◆ What is expected: Repeat the entries shown below with every word and mark intact.

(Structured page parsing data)
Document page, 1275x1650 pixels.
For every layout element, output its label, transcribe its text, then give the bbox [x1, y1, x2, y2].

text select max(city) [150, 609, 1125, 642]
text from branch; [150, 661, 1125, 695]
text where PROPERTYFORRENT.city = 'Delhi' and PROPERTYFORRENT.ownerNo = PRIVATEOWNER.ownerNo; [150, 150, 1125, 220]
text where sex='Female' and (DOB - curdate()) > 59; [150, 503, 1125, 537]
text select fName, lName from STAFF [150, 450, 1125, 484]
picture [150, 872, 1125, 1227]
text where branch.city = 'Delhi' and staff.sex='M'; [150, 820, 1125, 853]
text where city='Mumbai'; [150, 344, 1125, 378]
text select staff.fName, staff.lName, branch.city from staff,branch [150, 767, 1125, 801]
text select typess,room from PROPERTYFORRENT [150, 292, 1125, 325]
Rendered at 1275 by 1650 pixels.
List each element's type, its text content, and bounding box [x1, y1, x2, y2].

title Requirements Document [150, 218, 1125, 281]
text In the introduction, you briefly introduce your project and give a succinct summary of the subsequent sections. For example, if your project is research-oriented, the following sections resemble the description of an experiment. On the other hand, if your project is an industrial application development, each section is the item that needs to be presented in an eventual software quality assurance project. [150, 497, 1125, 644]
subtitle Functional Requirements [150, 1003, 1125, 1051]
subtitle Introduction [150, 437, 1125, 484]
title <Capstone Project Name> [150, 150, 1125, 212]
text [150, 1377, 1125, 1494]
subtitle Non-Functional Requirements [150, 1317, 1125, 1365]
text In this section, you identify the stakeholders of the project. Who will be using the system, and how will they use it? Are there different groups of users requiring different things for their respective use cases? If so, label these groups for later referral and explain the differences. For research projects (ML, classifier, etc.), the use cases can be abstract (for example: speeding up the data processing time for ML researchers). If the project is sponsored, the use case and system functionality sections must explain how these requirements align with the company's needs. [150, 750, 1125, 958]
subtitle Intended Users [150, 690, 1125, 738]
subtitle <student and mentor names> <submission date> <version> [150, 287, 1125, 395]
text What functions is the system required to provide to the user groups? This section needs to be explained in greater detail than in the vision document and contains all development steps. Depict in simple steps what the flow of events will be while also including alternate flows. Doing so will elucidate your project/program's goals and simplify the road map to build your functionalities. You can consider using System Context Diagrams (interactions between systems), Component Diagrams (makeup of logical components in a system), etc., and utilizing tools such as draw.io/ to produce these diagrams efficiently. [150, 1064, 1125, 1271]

◆ Answer section:
Document page, 1275x1650 pixels.
For every layout element, output its label, transcribe its text, then give the bbox [x1, y1, x2, y2].

text select max(city) [150, 609, 1125, 642]
text from branch; [150, 661, 1125, 695]
text where PROPERTYFORRENT.city = 'Delhi' and PROPERTYFORRENT.ownerNo = PRIVATEOWNER.ownerNo; [150, 150, 1125, 220]
text where sex='Female' and (DOB - curdate()) > 59; [150, 503, 1125, 537]
text select fName, lName from STAFF [150, 450, 1125, 484]
picture [150, 872, 1125, 1227]
text where branch.city = 'Delhi' and staff.sex='M'; [150, 820, 1125, 853]
text where city='Mumbai'; [150, 344, 1125, 378]
text select staff.fName, staff.lName, branch.city from staff,branch [150, 767, 1125, 801]
text select typess,room from PROPERTYFORRENT [150, 292, 1125, 325]
Rendered at 1275 by 1650 pixels.
List each element's type, its text content, and bounding box [x1, y1, x2, y2].

title Requirements Document [150, 218, 1125, 281]
text In the introduction, you briefly introduce your project and give a succinct summary of the subsequent sections. For example, if your project is research-oriented, the following sections resemble the description of an experiment. On the other hand, if your project is an industrial application development, each section is the item that needs to be presented in an eventual software quality assurance project. [150, 497, 1125, 644]
subtitle Functional Requirements [150, 1003, 1125, 1051]
subtitle Introduction [150, 437, 1125, 484]
title <Capstone Project Name> [150, 150, 1125, 212]
text [150, 1377, 1125, 1494]
subtitle Non-Functional Requirements [150, 1317, 1125, 1365]
text In this section, you identify the stakeholders of the project. Who will be using the system, and how will they use it? Are there different groups of users requiring different things for their respective use cases? If so, label these groups for later referral and explain the differences. For research projects (ML, classifier, etc.), the use cases can be abstract (for example: speeding up the data processing time for ML researchers). If the project is sponsored, the use case and system functionality sections must explain how these requirements align with the company's needs. [150, 750, 1125, 958]
subtitle Intended Users [150, 690, 1125, 738]
subtitle <student and mentor names> <submission date> <version> [150, 287, 1125, 395]
text What functions is the system required to provide to the user groups? This section needs to be explained in greater detail than in the vision document and contains all development steps. Depict in simple steps what the flow of events will be while also including alternate flows. Doing so will elucidate your project/program's goals and simplify the road map to build your functionalities. You can consider using System Context Diagrams (interactions between systems), Component Diagrams (makeup of logical components in a system), etc., and utilizing tools such as draw.io/ to produce these diagrams efficiently. [150, 1064, 1125, 1271]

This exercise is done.